La majuscule
Ce qu’il y a d’intéressant dans le poste de caissière à dans une librairie achalandée du Plateau Mont-Royal, c’est qu’on voit passer toute sorte de gens. Moi qui suis une groupie dans l’âme, j’aime beaucoup regarder passer les personnalités publiques. Et je les juge à leur manière d’interagir avec les employés. Certaines m’enchantent, d’autres m’horripilent. Dans le temps des fêtes, on s’amuse bien entre caissière à se lancer des coups d’œil sur l’une et l’autre. Ensuite, on se raconte en long et en large comment Il ou Elle était. Moi, j’ai l’œil, je les reconnais presque toujours. Généralement, je connais leur nom et ce qu’ils ont fait.
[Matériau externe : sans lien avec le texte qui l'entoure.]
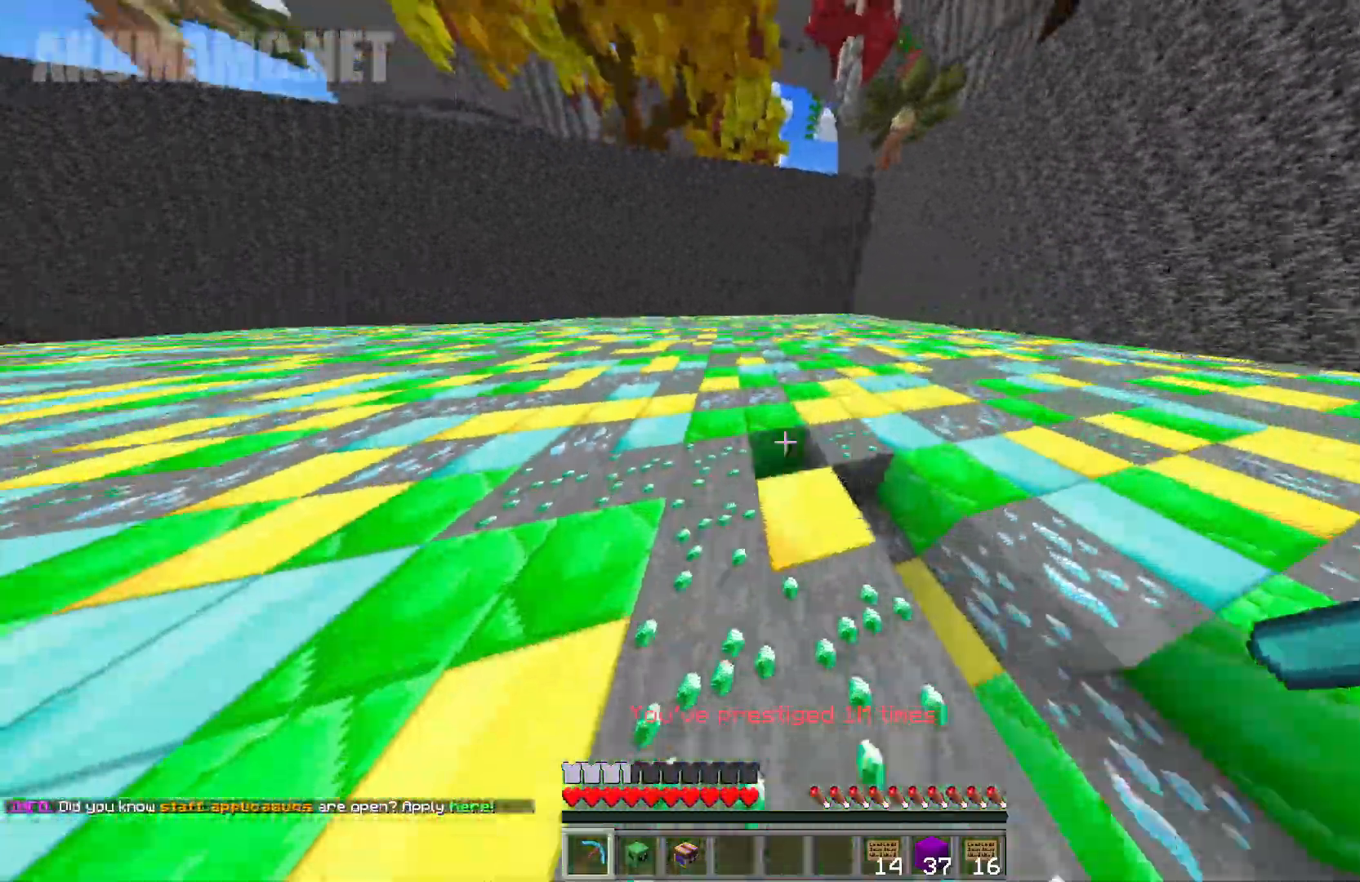
{"keys": ["a", "w"], "mouse": ["left"], "events": []}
La plupart du temps, je fais celle qui ne sait pas, pour leur laisser un peu d’intimité dans ses lignes bondées de gens qui leur demandent des autographes alors qu’ils ont les mains pleines. Il arrive que je déroge à ma règle.
Quand un caissier me fait la gueule et étend son air sur toute la clientèle par exemple. Je sais bien que je suis méchante pendant la semaine avant Noël parce que j’interdit aux gens de mettre un banc derrière la caisse, que je décide de quand les gens mangent et prennent des pauses et surtout que je chicane quand les pauses se sont étirées. Je veux bien croire que les gens soient en colère contre moi, c’est normal, j’assume avec délices le rôle ingrat de faire la police derrière l’équipe. J’ai le tempérament qu’il faut pour cela, et j’adore être celle qui dirige. Vraiment. Un grand plaisir dans une semaine de rush. Mais que ça ne rejaillisse pas sur la clientèle s.v.p. Dans ce cas, je me fais un devoir d’être plus fine que fine avec les gens devant nous. Je sors le grand jeu du charme et ça fonctionne assez bien.
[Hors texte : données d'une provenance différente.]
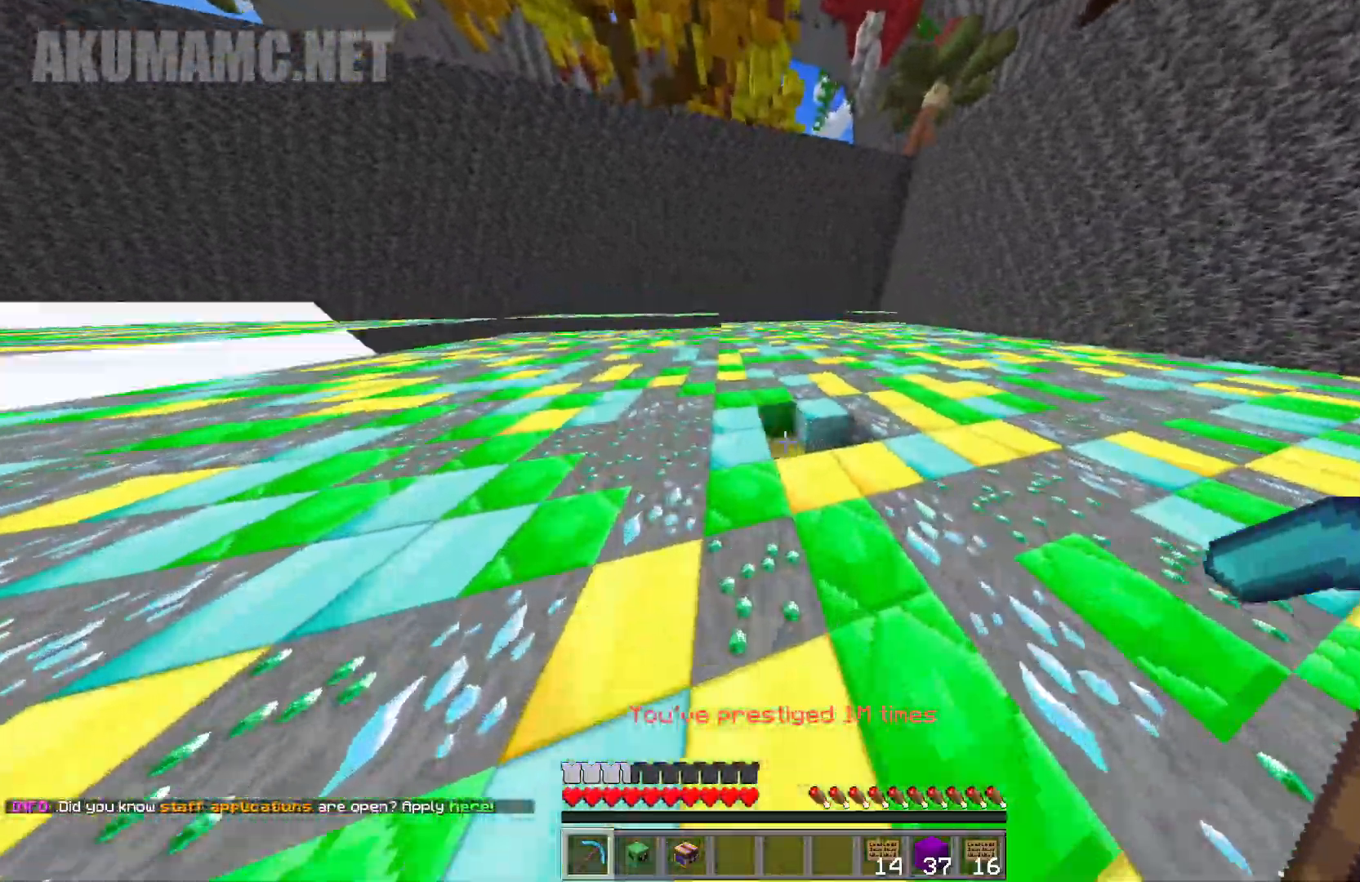
{"keys": ["a", "w"], "mouse": ["left"], "events": []}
Quelquefois, les gens que j’admire ne sont que peu connus. Quelquefois aussi ils sont surtout des gens de radio. Maintenant que vous connaissez ma fascination pour les voix, vous comprendrez que ce genre de truc m’arrive. L’an dernier, en novembre, j’ai passé un commentaire à l’un d’entre eux. Il m’avait fait rire la semaine d’avant dans le cadre d’une chronique. Il m’a renvoyé un air totalement estomaqué avant de me demander si j’avais reconnu sa voix. Moi de rire et de lui expliquer que non, qu’en fait c’était sa face parce que je l’avais vue à la télé. On a discuté de la chronique en riant beaucoup. On avait un problème avec sa facturation et il a dû traîner à ma caisse un bon 10 minutes. Le temps a passé, il a dû déménager parce qu’il a cessé de venir à la librairie. Ou alors mon horaire a trop changé et je ne suis plus jamais là quand il passe.
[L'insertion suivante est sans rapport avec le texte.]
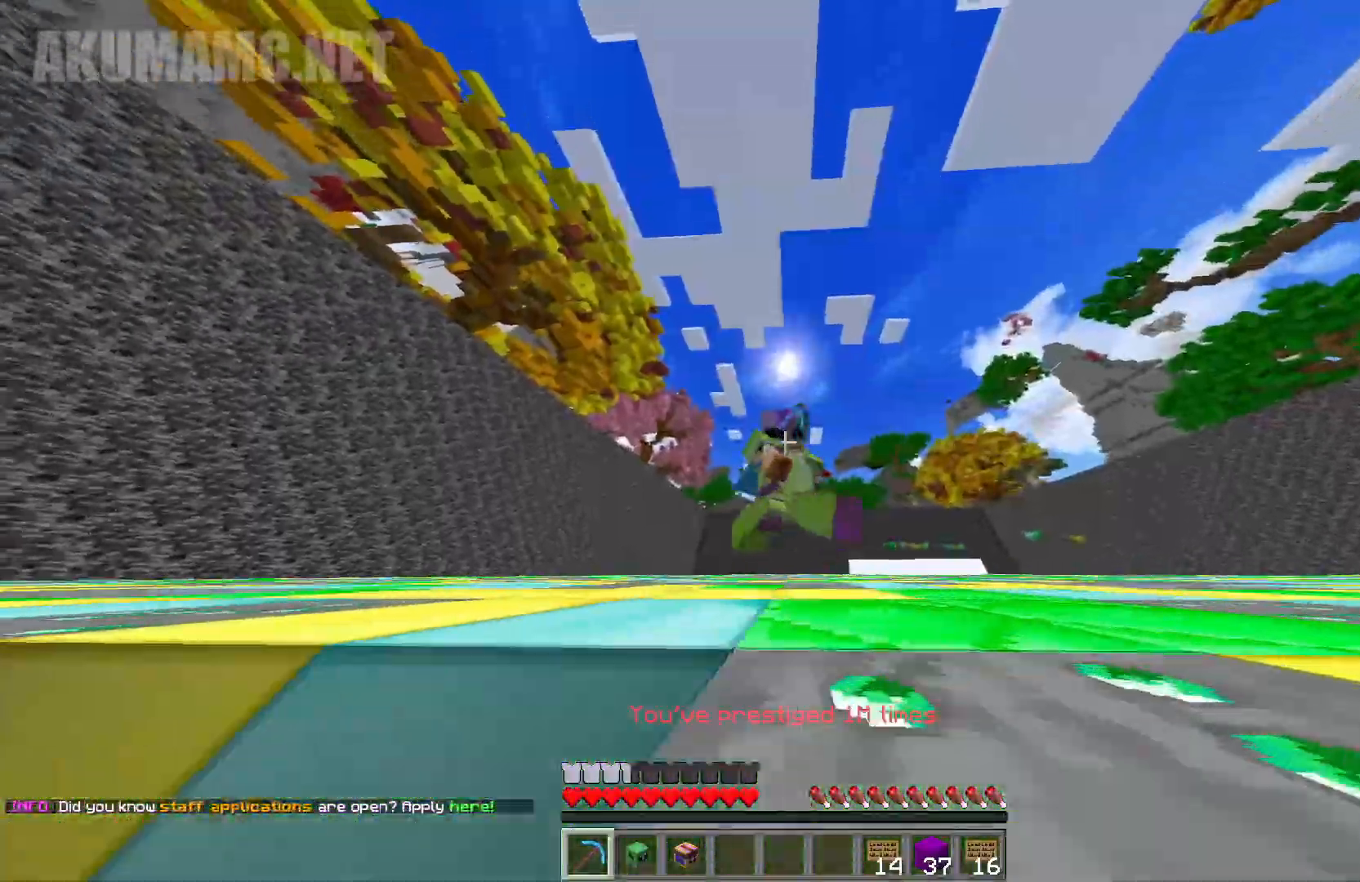
{"keys": ["a", "w"], "mouse": ["left"], "events": []}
Toujours est-il qu’hier, pendant que je faisais le grand jeu à cause qu’un caissier me boudait, il est passé. Il s’est arrêté devant moi pour me demander où nous cachions les cahiers Moleskine. Ses yeux bleus me scrutaient avec attention pour savoir si je le reconnaissais et surtout si je me rappelais. J’ai fait mon plus charmant demi-sourire avant de lui donner l’indication réclamée. Sans ajouter quoique ce soit. Il a payé à la caisse derrière moi. Quelques minutes plus tard, il se penchait au dessus de mon comptoir pour me dire : « Joyeux Noël, Mademoiselle ».
Je suis certaine qu’il y avait une majuscule à son «Mademoiselle».
Mmmmmpf... Si, en plus, il a les yeux pour venir pimenter l'intelligence, la finesse, l'humour et le côté sérieux... Il triche celui-là (oui on l'sait!), c'est trop pour un seul homme. Je me plaindrai: aurait fallu partager dans la famille.
Moi, les majuscules, j'ai toujours aimé. Et le Mademoiselle, je l’emploie encore… je trouve cela plus joli que Madame ! D'ailleurs, Mathilde, tu le sais, le mot ayant une importance si capitale dans ma vie, quand j'appose une majuscule, c'est que c'est mérité!
Sauterelle : Il doit être un vrai mini-weats dans ce cas là... On est un peu bouillies. Et depuis quand les familles partagent de manière équitable?
Alex : faut pas t'en faire hein, j'ai pris le compliment.